Le ministère des Outre-mer a annoncé il y a trois jours que les personnels de santé des Antilles réfractaires à l'obligation vaccinale seraient "suspendus" au 31 décembre et pourraient "s'orienter vers un nouveau métier" via une "cellule d'accompagnement et de reconversion professionnelle".

Des manifestations se sont déroulées au cours du weekend. L'accès au plus grand centre commercial de l'île a notamment été bloqué plusieurs heures samedi, et un incendie s'est ensuite déclaré dans l'hypermarché.

En Martinique, l'hôtel de la collectivité territoriale à Cluny (Fort-de-France) a aussi été jeudi la cible d'une action des opposants à l'obligation vaccinale et au pass sanitaire, mais dans des proportions moindres. Des manifestants ont bloqué l'accès à l'hôtel de la collectivité avec des palettes, branchages et poubelles, a constaté l'AFP. Une délégation a finalement été reçue par des élus et les manifestants ont quitté les lieux en fin de matinée.

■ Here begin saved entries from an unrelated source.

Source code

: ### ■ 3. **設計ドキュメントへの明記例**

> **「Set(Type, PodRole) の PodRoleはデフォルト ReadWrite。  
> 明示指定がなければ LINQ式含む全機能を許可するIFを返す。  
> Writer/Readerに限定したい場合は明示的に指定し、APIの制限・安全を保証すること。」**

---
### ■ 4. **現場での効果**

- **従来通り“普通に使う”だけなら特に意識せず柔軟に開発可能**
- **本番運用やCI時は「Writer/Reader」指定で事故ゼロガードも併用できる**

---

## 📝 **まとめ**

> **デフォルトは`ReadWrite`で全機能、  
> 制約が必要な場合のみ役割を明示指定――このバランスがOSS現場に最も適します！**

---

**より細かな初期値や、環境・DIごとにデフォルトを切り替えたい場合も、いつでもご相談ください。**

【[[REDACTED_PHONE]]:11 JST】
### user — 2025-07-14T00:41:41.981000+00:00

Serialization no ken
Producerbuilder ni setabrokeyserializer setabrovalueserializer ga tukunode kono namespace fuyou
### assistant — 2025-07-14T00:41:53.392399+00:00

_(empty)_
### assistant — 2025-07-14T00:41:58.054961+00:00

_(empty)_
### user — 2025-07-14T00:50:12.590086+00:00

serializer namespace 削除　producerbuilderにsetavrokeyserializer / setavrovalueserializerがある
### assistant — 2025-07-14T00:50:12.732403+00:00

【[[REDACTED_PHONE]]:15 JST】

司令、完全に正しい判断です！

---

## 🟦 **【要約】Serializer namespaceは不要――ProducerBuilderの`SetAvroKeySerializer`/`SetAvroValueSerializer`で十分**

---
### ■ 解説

- Deux syndicalistes meurent du Covid-19 -

A noter que deux membres de l’intersyndicale, opposés à l’obligation vaccinale, sont décédés du Covid-19. Mobilisés contre l’obligation vaccinale, les deux hommes de 48 ans et 61 ans auraient été contaminés à l’occasion d’une réunion de travail avec la préfecture, comme d’autres participants, dont le préfet de la Martinique.

Le président de la Fédération des taxis indépendants de Martinique, Alain Decaille, est mort, lundi, à l’âge de 61 ans. Depuis le mois de septembre, il avait organisé plusieurs opérations escargot sur l’île pour dénoncer l’obligation vaccinale imposée à sa corporation. Atteint par le Covid-19, il avait été hospitalisé trois semaines et soigné en réanimation, d’après le CHU de Martinique.

Le président du Syndicat pour la défense des artistes martiniquais, Aimé Agat, est également décédé lundi, à l’âge de 48 ans, après avoir été hospitalisé en réanimation, selon les services hospitaliers. D’après des sources syndicales, ils auraient été contaminés à l’occasion d’une réunion de travail avec la préfecture. Les deux syndicalistes s’étaient engagés dans l’intersyndicale qui avait appelé à la grève générale le 22 novembre 2021, pour marquer son opposition à l’obligation vaccinale et au pass sanitaire.

Des barrages avaient été érigés sur l’île pendant une dizaine de jours, avant qu’un accord de méthode ne fût signé avec les autorités de l’Etat, mettant en place des ateliers sur sept thématiques différentes. C’est après l’une de ces réunions de travail que plusieurs personnes avaient été déclarées positives, dont des membres de l’intersyndicale et le préfet, Stanislas Cazelles.

" Je suis un exemple parmi d’autres de gens qui malheureusement, vaccinés, ont quand même eu le Covid. Mais ça illustre la protection du vaccin, c’est-à-dire que j’ai eu des tout petits symptômes pendant deux jours, et après plus rien ", a souligné le préfet après dix jours d’isolement, à l’occasion de sa première sortie, qu’il a faite dans un centre de vaccination éphémère.